Monday, March 01, 2010
All men should strive
to learn before they die
what they are running from, and to, and why.
The end of January I met up with a friend I hadn't seen in a long while. We used to work together. In fact, she used to work for me. It has been more than 10 years ago since we worked together, but we can both remember the first day we met like it just happened.
She worked in the plant on the assembly line. She looked like a hippy - long, straight hair parted in the middle; She wore bell bottoms and a jean jacket. We smiled at each other but hadn't talked much. I managed a group of folks in the office that carried out customer service and scheduled production and shipping. I sometimes passed by her station on the way to check on the numbers for the day.
At one point, she was on light duty because of a repetitive motion injury. The plant manager was irritated by that and asked me if I could use her in the office.
She had a quiet, monotone voice. She had no office experience. My boss said "No." But I told him I had already said we could use her - we were short handed. He told me I would have to look after her and it would probably be more trouble than it was worth.
But then, from the first day, she was amazing. She was so motivated to learn. She picked right up with juggling the schedules and the truckers. I never let the plant manager have her back :) She said no one else ever would have given her the chance I did. She called me her mentor for a lot of years.
Ten years ago, we both moved onto different places. She's managing contracts for a University now. I'm a systems consultant and project manager.
We see each other at least once a year. Over these 10 years, a lot of life has happened - our kids have grown up ....
Her husband died of cancer. I remember at his funeral how many people were there talking about all the charity work he had done. They had dedicated a lot of time together to children's hospital - I really had no idea. It was quite an awe inspiring list. It inspired me go back to church that year and to volunteer teaching.
We saw each other the end of January and it was great to catch up. I asked how it was going, what she was doing. And, in less than 5 minutes she could tell me all the things that were important to her and what she was doing. I don't think I could have succinctly summed up my day in the 5 minutes she could give me the run down on her life.
She was selling her house and getting something smaller. Her RA is acting up; She doesn't want to shovel snow; and she likes to be out riding her motorcycle and playing with her grand-daughter. No sense having the big house anymore, she'd rather move closer to her daughter and granddaughter.
Her boss is recommending she consider applying for a promotion. She isn't going to do it. The extra work and longer hours at the next level isn't worth the money and the stress right now.
She put her son out of the house, even though it broke her heart to do it, because she had come to the realization that nothing short of tough love was going to make him quit using and stand on his own two feet.
She has a new love - not quite ready for marriage, but maybe by next year. He likes to ride with her on the cancer runs. They have three planned for this year.
I was amazed at her focus. Each thing she was doing, each action she took, built on the one before it. Each decision was based on whether it helped her reach her goal, not whether it made someone else happy, there was no wavering.
I've been thinking about that for a month now .... interesting, it made quite an impact. Life isn't perfect, it doesn't have to be. She is happy, she is living in the present. She knows where she wants to be at the end of it all, and each step she takes is getting her a bit closer.

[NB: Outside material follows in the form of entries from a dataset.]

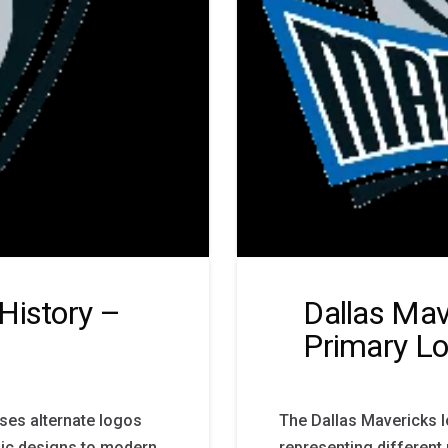
History –
Dallas Mav
Primary L
ses alternate logos
The Dallas Mavericks l
nic designs to modern
representing different 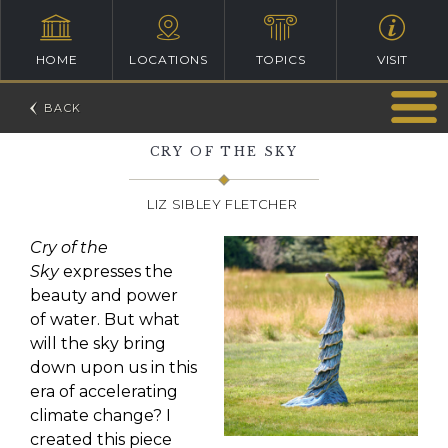
HOME
LOCATIONS
TOPICS
VISIT
CRY OF THE SKY
LIZ SIBLEY FLETCHER
Cry of the
Sky
expresses the
beauty and power
of water. But what
will the sky bring
down upon us in this
era of accelerating
climate change? I
created this piece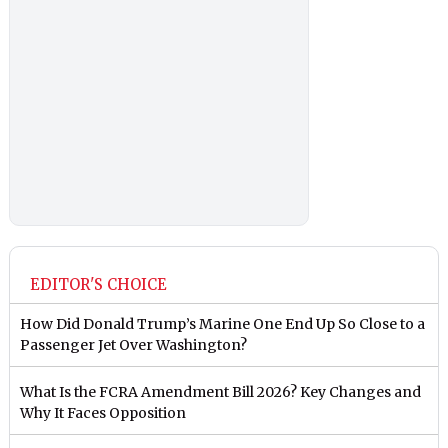
EDITOR'S CHOICE
How Did Donald Trump’s Marine One End Up So Close to a
Passenger Jet Over Washington?
What Is the FCRA Amendment Bill 2026? Key Changes and
Why It Faces Opposition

She is everything I'd like to be. It was a Weekend Challenge just recently on the JDI Team to tell someone how wonderful they were. So I did.
I asked her how she get so smart, so focused, so happy. She just laughed. She said Just focus, just be happy. It's a verb, not an adjective.
I read something recently about how we find our "tribe." That circle of friends that inspire us, lift us up and support us. How they may be someone we need every day, or only a few times ever.
She is my mentor, she's inspiring me.
I am considering life goals - not just weight loss or health or work.
I want to be able to say - in 25 words or less - what the point of my life is.
Should that be possible? I'd like to think that it's not too late to do that at 47.
Mark Twain says "I can teach anybody how to get what they want out of life. The problem is that I can't find anybody who can tell me what they want."
Until recently, that didn't make a lot of sense to me. Maybe I'm not alone.